Целый день думал над вопросом о наследстве. Организовать свою смерть. (Какая упорная забота об организации! Но сейчас ведь дело не во мне, а в них, в мальчике.) Десятки раз считал и пересчитывал - продажа виллы в Мезоне, сдача внаем дома на Университетской улице, продажа лабораторного оборудования. Или же сдать помещение какому-нибудь предприятию химических изделий? Штудлер мог бы этим заняться. Или, на худой конец, мог бы организовать разборку аппаратуры и найти покупателя.

Не забыть о Штудлере, который после войны очутится без работы и средств.

Оставить записку ему и Жуслену относительно документов, записей. (Библиотека при факультете?)

3 июля.

Люка сообщил мне результаты анализа крови. Явно плохие. Бардо своим тягучим голосом вынужден был подтвердить: 'Не блестяще'. Где моя чудесная прежняя кровь! Когда я выздоравливал в Сен-Дизье, после первого ранения, как я верил в то, что сколочен крепко! Как гордился составом своей крови, быстрым зарубцеванием! И у Жака такая же кровь - кровь Тибо.

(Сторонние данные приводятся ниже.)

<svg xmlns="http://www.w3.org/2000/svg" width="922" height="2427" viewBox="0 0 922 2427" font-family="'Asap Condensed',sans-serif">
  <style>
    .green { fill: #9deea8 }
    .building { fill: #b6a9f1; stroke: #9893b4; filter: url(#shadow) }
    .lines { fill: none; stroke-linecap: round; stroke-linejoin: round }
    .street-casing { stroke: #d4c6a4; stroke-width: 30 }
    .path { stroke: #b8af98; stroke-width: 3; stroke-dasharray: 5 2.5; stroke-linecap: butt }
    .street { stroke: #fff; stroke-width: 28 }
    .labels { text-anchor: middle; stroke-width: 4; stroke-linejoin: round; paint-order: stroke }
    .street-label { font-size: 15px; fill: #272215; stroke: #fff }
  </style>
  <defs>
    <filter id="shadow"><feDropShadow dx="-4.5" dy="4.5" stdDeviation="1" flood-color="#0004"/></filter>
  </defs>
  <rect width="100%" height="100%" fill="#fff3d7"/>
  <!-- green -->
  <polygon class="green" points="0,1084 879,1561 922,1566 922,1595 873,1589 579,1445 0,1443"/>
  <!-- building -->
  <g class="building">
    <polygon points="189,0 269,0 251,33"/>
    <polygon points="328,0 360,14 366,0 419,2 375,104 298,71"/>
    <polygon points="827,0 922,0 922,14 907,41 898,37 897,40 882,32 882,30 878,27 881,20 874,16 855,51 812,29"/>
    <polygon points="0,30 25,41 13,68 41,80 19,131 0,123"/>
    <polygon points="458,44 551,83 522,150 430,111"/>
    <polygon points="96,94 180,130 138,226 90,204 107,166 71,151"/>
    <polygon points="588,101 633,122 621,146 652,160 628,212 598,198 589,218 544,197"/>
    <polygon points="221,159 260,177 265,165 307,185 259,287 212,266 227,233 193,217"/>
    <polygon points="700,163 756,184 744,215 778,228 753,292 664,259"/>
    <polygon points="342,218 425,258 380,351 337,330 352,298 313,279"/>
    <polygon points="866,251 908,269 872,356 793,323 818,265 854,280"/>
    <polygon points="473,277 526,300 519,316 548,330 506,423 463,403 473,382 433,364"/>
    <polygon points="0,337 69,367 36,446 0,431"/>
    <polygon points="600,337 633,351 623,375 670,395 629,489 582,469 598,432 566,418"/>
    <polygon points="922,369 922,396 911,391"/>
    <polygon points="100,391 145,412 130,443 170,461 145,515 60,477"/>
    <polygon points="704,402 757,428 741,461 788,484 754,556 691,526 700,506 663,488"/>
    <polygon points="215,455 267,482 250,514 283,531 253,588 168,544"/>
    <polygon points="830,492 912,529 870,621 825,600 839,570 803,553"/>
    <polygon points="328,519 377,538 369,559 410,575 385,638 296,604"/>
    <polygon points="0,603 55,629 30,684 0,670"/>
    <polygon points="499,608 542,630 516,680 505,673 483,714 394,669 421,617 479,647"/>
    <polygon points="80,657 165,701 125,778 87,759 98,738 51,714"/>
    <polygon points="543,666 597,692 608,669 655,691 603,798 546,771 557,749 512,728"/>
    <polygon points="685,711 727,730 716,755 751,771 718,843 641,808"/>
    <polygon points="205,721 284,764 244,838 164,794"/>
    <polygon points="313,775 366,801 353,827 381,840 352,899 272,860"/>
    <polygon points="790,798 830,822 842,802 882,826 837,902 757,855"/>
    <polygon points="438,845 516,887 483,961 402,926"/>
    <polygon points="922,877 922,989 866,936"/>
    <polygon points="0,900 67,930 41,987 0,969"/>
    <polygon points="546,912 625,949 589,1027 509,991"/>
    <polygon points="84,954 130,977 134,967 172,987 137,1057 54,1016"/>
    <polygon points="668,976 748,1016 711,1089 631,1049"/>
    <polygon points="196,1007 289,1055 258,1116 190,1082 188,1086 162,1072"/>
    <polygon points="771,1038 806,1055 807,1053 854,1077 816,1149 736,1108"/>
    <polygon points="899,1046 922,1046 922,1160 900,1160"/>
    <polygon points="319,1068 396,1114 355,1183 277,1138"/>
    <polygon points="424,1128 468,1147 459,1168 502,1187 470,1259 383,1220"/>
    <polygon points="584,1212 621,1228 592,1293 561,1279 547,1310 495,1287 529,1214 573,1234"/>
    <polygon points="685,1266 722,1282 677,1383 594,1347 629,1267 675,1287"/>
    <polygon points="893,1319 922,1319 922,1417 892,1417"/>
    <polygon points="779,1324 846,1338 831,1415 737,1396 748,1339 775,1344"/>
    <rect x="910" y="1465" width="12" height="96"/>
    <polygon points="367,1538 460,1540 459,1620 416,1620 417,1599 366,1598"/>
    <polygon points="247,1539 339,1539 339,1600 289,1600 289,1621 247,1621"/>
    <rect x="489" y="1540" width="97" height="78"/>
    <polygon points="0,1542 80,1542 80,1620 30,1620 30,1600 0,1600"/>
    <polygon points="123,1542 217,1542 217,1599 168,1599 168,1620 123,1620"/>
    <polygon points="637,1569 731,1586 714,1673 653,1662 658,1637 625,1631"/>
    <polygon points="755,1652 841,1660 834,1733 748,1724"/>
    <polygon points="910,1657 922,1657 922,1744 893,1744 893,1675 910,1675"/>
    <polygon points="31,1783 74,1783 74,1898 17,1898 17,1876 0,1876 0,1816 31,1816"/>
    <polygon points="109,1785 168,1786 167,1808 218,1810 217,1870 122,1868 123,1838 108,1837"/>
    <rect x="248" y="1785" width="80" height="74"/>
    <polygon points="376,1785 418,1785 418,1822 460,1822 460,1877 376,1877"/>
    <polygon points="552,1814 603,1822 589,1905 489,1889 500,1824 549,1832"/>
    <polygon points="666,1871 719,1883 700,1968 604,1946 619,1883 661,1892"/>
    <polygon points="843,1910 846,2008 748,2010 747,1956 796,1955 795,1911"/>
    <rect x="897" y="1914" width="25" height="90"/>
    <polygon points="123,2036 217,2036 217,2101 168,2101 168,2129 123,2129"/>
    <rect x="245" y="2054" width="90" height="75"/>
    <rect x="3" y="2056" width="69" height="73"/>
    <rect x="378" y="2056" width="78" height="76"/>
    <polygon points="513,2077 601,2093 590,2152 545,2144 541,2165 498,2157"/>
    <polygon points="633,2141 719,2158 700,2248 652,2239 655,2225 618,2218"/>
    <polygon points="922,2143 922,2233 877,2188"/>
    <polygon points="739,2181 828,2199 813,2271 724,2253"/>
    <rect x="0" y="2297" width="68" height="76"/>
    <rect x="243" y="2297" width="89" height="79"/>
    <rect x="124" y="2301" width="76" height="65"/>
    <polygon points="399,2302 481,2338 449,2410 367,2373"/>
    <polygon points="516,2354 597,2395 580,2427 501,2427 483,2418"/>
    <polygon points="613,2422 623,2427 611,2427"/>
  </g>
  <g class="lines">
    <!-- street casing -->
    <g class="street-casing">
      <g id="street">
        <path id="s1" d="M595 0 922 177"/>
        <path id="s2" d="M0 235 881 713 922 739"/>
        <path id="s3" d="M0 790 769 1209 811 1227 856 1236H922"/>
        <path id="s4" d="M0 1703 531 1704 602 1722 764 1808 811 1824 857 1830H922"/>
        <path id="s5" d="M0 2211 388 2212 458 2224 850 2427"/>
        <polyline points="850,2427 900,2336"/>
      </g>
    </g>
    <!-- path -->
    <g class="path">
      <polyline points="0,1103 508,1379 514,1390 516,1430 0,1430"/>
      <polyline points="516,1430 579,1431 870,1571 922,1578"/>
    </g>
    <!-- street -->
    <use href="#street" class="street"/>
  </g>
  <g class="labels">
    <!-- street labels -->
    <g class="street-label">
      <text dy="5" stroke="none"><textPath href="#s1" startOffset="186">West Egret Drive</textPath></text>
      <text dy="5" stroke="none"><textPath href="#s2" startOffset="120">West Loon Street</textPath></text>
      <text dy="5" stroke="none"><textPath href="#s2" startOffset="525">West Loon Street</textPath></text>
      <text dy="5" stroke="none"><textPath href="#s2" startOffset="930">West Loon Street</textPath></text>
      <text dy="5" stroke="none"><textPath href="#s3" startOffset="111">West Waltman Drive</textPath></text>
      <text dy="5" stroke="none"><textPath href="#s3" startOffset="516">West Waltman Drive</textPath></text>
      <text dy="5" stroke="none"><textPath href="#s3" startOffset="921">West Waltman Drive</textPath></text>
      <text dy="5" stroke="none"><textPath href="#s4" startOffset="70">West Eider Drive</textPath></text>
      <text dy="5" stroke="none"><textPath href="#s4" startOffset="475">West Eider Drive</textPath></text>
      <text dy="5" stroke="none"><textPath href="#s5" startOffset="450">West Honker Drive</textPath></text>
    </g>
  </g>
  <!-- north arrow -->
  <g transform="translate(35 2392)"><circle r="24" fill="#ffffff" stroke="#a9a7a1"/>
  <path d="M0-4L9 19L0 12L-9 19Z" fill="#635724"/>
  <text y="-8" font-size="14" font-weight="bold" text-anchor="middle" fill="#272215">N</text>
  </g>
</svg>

Спросил Бардо о возможности осложнения на плевру: 'Недостает только, чтобы у меня началось нагноение...' Наш добродушный великан пожал плечами, внимательно осмотрел меня. Говорит, что бояться нечего.

Кровь Тибо. Кровь Жан-Поля! Моя прекрасная кровь прежних времен, наша кровь, теперь ее поток бьется в артериях этого малыша!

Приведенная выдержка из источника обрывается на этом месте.